RECORDS FOR THIS TASK:
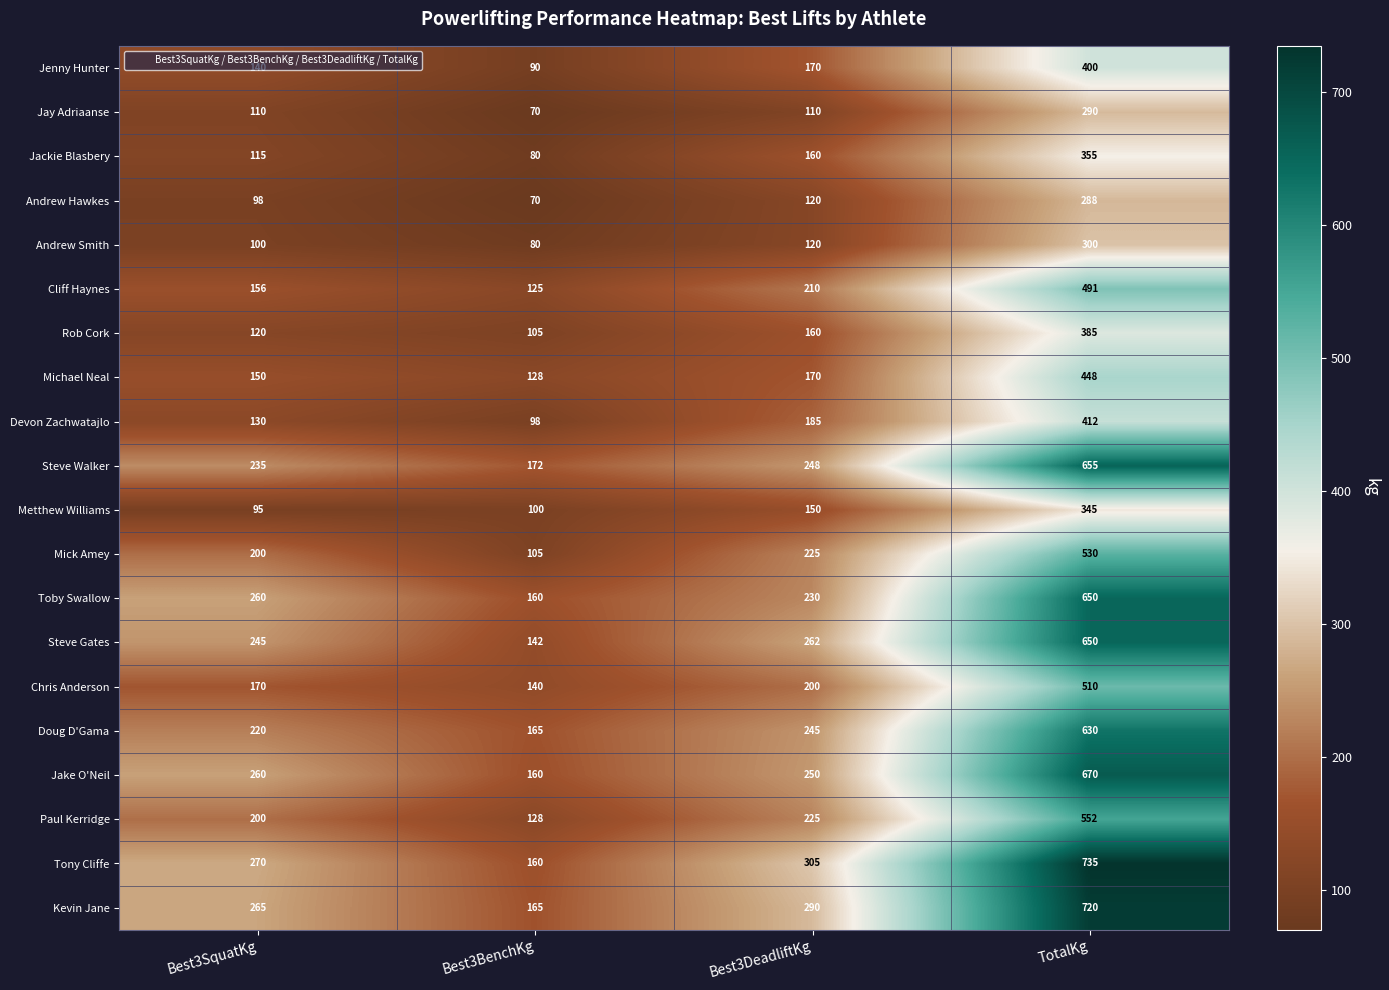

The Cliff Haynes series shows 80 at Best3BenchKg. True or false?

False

...

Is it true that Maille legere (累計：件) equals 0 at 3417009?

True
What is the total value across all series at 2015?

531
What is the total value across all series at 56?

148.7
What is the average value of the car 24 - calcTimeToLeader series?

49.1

YOUR GOAL: Select each line of the records above that contains the word "value", matching its case exactly.

FINISHED EXERCISE:
What is the total value across all series at 2015?
What is the total value across all series at 56?
What is the average value of the car 24 - calcTimeToLeader series?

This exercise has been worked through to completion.